Najczęstszym powodem rozładowanego akumulatora jest zbyt niska temperatura. Jak się okazuje, wraz ze spadkiem temperatury powietrza, maleje również ilość energii w akumulatorze. Z tego też powodu po bardzo mroźnej nocy często dochodzi do sytuacji, gdy energii jest zwyczajnie zbyt mało.
Innego typu bardzo często występującym powodem jest po prostu zużycie się akumulatora, który z wiekiem traci swoje właściwości. Zwykle następuje to po około 5 latach od jego wyprodukowania.
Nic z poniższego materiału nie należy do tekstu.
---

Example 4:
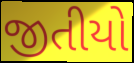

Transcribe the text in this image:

જીતીયો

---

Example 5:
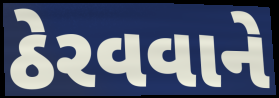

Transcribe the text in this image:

ઠેરવવાનેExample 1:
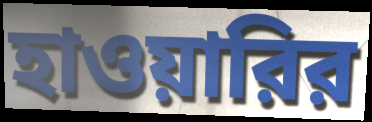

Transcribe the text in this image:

হাওয়ারির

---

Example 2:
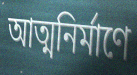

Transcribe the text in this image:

আত্মনির্মাণে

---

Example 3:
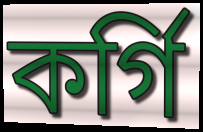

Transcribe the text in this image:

কর্গি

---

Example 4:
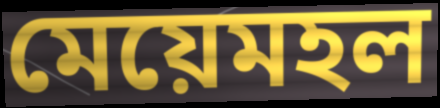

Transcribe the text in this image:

মেয়েমহল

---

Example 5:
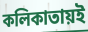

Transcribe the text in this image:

কলিকাতায়ই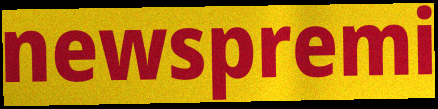
newspremi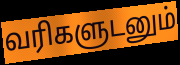
வரிகளுடனும்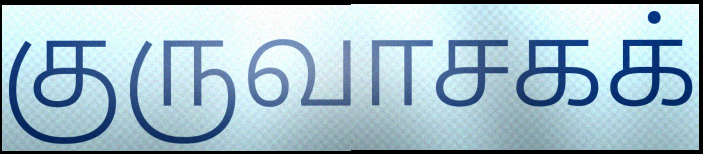
குருவாசகக்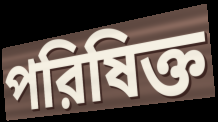
পরিষিক্ত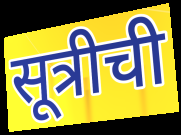
सूत्रीचीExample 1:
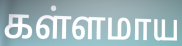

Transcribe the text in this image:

கள்ளமாய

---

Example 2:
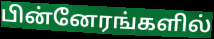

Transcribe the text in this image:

பின்னேரங்களில்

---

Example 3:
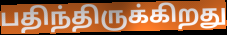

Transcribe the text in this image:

பதிந்திருக்கிறது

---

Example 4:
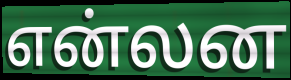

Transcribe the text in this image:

என்லன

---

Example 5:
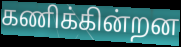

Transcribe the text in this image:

கணிக்கின்றனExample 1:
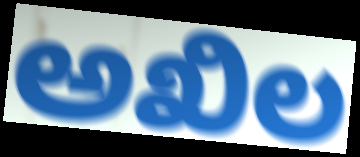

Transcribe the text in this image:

ಅಖಿಲ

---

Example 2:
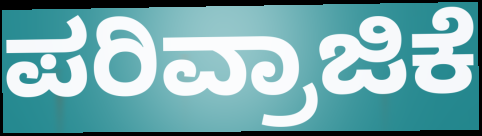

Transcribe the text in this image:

ಪರಿವ್ರಾಜಿಕೆ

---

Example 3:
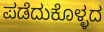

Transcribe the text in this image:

ಪಡೆದುಕೊಳ್ಳದ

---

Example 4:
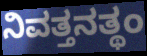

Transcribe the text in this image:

ನಿವತ್ತನತ್ಥಂ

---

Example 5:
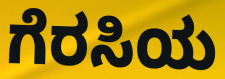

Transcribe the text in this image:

ಗೆರಸಿಯ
Jak przeprowadzić odpalanie z kabli?
Jeśli akumulator samochodowy rozładuje się do tego stopnia, że nie da się uruchomić silnika, w takim wypadku pozostają dwa rozwiązania. Po pierwsze wymienić go na nowy, co jest z samego rana dość utrudnione, lub też zastosować odpalanie na kable. Czym jest ta metoda?
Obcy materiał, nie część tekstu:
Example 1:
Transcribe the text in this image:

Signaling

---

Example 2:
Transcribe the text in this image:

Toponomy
Odpalanie na kable polega na podłączeniu do rozładowanego akumulatora drugiego, naładowanego egzemplarza, który znajdować się będzie w innym samochodzie. Powstaje jednak pytanie, jak podłączyć kable do akumulatora, aby wszystko zadziałało tak, jak należy?
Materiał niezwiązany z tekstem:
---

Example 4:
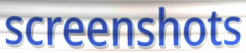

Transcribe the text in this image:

screenshots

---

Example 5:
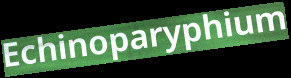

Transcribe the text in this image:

Echinoparyphium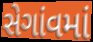
સેગાંવમાં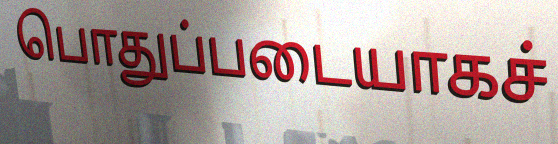
பொதுப்படையாகச்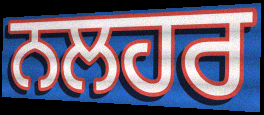
ਨਲਹਰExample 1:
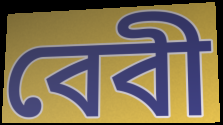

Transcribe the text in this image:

বেবী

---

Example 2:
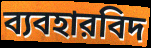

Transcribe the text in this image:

ব্যবহারবিদ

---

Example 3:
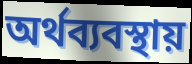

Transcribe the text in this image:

অর্থব্যবস্থায়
Jak podłączyć kable do akumulatora
Jeśli chce się awaryjnie odpalić samochód na kable, trzeba przede wszystkim poprawnie podłączyć przewody do naładowanego akumulatora. W tym celu trzeba podłączyć najpierw przewód do plusa, a następnie do minusa. Gdy ma się już gotowe przewody, następnie trzeba przewód z plusem podłączyć do plusa rozładowanego akumulatora, a minusowy do minusa. Po tym zabiegu należy uruchomić auto ze sprawnym akumulatorem, a następnie spróbować zapalić ten z rozładowanym. Po chwili auto powinno się uruchomić. Gdy tak się stanie, należy podłączyć przewody, tym razem jednak odwrotnie, czyli najpierw minus, a dopiero potem plus. Pozwoli to bezpiecznie odłączyć baterię samochodu dawcy.